I had a directory with a lot of PGN chess files, from which I wanted to remove the move times (written as [%emt {a_number}]
. I wrote this script:
regex = /\[.emt[^\]]+\]/
directory = "path/to/files"
extension = ".pgn"
Dir.chdir(directory)
Dir.foreach(directory) do |file_name|
file_object = File.open(file_name, "r+")
contents = file_object.read
new_contents = contents.gsub(regex, "")
File.truncate(directory + "/" + file_name, 0)
file_object.puts(new_contents)
file_object.close
end
This removed all the move times, but curiously it appended a large number of null characters to the beginning of the files (I suspect this number is equal to the number of bytes in the file). So I replaced the line new_contents = contents.gsub(regex, "")
with contents.delete("\0")
, but this only made it worse, appending even more null characters to the beginning of the files.
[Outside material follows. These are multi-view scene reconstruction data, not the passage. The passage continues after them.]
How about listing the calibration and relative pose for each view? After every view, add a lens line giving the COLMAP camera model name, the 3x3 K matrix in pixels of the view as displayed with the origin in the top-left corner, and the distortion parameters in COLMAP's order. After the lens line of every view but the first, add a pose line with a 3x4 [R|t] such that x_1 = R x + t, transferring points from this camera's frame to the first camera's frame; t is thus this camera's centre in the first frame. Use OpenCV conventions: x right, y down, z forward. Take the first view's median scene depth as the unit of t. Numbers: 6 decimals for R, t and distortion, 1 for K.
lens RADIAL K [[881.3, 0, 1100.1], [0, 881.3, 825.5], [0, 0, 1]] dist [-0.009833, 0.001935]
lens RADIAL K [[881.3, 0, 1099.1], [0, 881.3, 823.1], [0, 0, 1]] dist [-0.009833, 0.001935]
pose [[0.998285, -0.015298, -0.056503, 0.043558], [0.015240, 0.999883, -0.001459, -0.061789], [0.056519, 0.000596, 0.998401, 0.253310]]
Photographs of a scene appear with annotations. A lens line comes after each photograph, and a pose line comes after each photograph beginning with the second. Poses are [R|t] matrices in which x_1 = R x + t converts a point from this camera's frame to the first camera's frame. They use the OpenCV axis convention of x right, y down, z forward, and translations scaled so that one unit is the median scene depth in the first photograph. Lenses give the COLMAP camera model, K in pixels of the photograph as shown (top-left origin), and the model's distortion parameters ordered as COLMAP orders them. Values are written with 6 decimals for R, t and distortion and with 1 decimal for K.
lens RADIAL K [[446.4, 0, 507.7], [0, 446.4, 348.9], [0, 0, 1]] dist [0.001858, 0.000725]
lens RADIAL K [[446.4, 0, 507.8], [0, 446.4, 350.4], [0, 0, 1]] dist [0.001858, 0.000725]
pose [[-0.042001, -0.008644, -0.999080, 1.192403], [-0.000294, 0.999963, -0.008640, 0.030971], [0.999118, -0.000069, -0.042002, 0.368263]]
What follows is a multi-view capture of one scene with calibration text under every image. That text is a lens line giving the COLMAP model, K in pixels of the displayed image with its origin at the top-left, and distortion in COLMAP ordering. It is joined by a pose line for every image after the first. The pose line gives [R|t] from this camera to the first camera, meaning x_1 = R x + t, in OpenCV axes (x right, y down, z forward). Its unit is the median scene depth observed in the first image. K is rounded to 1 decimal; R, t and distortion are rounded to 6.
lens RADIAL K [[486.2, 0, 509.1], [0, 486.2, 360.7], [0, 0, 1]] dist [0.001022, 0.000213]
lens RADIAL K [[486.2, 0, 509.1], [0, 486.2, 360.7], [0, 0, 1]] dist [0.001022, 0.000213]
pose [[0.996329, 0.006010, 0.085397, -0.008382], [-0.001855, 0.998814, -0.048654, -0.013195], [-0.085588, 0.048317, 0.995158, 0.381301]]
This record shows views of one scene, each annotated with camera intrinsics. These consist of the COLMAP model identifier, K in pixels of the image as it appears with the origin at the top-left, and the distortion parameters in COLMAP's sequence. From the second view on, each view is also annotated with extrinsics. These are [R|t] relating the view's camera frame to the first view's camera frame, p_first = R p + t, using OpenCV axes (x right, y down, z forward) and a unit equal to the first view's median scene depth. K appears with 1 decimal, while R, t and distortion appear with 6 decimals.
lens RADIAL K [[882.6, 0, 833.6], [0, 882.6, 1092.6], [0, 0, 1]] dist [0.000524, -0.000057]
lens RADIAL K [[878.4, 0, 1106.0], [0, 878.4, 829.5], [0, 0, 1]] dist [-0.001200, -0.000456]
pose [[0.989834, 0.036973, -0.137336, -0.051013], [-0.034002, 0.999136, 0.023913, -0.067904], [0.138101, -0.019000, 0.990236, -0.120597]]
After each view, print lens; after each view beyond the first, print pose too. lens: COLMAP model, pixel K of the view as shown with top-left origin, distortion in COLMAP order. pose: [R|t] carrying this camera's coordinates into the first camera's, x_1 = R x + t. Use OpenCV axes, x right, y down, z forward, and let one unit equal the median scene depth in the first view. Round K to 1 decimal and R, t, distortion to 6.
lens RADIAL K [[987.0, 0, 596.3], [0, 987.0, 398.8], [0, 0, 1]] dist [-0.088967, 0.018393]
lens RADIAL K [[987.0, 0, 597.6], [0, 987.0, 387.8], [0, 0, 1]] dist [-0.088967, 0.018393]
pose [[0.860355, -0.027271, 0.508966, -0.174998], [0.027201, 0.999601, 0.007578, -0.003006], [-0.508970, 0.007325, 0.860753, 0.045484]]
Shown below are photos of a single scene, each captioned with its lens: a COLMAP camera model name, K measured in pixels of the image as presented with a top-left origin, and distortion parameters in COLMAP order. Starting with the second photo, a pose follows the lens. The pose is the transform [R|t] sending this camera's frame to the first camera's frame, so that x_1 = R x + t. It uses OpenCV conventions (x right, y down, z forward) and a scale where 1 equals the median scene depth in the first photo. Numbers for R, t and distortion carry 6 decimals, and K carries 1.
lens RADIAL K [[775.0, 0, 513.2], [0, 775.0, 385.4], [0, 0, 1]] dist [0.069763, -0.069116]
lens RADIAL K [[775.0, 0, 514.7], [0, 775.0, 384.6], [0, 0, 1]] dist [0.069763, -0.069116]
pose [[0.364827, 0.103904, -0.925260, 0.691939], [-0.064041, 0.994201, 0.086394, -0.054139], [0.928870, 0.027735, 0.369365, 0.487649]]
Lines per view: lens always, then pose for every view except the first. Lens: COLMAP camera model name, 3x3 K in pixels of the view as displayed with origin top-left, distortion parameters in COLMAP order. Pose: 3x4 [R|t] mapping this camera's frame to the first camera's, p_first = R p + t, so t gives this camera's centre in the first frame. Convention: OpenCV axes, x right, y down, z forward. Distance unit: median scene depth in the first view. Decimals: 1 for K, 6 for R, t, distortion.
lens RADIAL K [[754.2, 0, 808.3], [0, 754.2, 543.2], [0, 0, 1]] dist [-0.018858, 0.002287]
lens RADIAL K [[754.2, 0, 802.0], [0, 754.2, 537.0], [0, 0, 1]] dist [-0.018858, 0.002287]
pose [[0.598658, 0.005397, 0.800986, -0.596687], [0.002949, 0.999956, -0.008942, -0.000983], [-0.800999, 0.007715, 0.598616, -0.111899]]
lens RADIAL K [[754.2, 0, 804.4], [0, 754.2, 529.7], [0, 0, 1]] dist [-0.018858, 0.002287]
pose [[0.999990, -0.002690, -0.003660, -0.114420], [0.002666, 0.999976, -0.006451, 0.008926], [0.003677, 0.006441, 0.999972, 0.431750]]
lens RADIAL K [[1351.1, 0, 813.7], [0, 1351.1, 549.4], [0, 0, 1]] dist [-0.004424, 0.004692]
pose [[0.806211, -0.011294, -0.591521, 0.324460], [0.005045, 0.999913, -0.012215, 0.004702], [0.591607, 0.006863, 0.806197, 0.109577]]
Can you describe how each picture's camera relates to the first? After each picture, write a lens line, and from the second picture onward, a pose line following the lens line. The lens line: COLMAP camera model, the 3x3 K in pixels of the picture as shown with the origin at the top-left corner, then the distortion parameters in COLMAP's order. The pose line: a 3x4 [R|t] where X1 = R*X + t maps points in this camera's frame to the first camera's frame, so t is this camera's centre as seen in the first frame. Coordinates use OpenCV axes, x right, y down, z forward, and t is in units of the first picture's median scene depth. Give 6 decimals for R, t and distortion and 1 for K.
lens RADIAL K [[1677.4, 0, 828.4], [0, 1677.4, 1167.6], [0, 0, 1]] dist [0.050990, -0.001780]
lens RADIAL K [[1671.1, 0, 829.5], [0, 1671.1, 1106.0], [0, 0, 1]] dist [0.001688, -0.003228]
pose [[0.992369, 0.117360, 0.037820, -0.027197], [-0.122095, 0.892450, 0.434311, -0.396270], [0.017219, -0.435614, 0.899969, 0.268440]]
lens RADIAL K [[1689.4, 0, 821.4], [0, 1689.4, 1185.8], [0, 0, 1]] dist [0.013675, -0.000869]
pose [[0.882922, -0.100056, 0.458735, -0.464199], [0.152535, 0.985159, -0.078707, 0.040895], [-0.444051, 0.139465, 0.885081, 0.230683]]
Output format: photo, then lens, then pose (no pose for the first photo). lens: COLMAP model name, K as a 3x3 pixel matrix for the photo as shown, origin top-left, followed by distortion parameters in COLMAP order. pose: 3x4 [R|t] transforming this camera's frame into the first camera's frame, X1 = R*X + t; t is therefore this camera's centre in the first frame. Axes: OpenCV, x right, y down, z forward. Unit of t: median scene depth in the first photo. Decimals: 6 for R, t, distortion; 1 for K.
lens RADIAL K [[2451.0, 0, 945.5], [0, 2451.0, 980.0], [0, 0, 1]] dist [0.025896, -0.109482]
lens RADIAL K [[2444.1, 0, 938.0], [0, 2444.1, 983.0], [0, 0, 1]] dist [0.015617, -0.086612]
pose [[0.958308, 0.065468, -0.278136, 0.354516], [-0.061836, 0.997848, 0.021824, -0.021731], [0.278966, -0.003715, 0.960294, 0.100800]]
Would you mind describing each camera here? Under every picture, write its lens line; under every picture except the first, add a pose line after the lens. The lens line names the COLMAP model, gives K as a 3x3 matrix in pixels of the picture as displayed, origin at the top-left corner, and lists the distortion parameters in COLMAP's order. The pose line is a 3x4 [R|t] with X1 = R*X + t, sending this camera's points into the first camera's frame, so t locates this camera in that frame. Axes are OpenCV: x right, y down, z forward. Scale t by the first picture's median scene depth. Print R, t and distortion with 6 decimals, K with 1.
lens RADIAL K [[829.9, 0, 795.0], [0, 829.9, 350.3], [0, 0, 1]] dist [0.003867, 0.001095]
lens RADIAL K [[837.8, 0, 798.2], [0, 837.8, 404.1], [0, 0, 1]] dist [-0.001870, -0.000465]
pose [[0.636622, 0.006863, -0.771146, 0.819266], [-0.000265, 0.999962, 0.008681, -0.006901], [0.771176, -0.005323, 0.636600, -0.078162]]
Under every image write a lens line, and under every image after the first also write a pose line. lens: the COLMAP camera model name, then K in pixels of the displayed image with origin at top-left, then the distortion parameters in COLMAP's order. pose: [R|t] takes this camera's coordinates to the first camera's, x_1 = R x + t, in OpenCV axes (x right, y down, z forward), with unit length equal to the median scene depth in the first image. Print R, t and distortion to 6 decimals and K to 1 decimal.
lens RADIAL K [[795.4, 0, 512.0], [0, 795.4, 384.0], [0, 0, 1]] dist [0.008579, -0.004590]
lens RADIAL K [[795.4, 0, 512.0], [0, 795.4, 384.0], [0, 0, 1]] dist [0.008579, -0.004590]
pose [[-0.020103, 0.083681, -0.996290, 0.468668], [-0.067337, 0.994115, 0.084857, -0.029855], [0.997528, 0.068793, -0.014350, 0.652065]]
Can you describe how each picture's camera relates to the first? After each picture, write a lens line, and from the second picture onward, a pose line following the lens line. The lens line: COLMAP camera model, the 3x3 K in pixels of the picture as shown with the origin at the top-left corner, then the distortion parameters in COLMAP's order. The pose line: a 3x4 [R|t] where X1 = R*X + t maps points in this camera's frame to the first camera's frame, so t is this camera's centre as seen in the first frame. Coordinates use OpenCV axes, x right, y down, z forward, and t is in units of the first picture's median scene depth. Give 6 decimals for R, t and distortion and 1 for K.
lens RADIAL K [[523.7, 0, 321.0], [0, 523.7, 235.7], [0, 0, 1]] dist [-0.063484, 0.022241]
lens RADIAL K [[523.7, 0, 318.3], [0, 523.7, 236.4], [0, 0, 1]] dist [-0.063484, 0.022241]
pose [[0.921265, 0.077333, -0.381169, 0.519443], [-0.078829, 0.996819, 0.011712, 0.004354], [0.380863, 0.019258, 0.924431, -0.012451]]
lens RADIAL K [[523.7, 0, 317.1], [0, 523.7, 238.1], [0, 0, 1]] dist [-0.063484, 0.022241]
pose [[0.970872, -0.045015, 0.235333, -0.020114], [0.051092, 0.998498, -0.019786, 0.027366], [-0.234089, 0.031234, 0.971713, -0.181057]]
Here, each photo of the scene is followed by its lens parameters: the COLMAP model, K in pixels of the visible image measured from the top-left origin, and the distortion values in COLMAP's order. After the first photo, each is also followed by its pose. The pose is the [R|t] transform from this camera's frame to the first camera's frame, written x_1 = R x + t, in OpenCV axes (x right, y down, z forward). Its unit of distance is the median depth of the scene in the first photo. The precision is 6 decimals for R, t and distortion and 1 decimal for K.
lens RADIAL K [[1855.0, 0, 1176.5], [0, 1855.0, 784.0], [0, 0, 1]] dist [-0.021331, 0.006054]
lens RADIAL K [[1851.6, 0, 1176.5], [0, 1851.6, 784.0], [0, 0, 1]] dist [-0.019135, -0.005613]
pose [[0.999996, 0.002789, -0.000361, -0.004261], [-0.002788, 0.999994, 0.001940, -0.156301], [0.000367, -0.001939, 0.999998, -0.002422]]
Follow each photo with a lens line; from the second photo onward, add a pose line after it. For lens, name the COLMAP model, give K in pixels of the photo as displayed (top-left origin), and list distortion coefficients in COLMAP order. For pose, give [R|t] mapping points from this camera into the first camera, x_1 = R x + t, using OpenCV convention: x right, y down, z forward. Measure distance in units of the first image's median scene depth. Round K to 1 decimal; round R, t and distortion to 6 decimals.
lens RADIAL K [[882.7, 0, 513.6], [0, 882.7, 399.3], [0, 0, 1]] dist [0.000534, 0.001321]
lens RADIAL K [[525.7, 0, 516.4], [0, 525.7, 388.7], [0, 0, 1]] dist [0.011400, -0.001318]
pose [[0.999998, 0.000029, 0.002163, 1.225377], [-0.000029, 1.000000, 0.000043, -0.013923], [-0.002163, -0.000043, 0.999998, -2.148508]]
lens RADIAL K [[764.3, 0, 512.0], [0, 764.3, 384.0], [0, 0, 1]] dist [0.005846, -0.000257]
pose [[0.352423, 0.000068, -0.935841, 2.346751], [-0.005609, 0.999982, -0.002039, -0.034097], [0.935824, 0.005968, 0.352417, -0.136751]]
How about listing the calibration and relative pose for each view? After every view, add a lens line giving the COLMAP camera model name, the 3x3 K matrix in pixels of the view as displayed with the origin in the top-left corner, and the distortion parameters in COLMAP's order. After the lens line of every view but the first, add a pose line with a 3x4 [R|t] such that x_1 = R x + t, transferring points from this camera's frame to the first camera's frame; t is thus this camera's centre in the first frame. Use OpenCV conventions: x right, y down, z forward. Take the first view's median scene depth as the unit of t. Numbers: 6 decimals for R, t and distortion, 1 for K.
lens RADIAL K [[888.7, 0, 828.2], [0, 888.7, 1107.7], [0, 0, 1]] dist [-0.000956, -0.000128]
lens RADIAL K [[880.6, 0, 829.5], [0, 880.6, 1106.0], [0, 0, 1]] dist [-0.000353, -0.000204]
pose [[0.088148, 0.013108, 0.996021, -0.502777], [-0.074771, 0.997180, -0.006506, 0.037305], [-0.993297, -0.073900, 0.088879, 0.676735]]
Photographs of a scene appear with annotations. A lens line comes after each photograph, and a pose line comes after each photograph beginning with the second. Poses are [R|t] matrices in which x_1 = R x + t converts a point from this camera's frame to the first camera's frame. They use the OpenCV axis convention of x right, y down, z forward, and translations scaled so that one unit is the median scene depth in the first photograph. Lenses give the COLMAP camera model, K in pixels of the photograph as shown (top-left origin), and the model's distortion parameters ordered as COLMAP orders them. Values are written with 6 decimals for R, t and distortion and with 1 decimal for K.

How can I remove them?
It should work OK if you replace:
File.truncate(directory + "/" + file_name, 0)
with:
file_object.rewind
or
file_object.seek(0)
File.truncate
should not be applied to open files (as here), and file_object.truncate
should not be followed by any file operation other than file_object.close
.
If you already have a file with nulls that you want to remove, read the file into a string str
, close the file, execute
str.delete!("\000")
and then write str
back to file.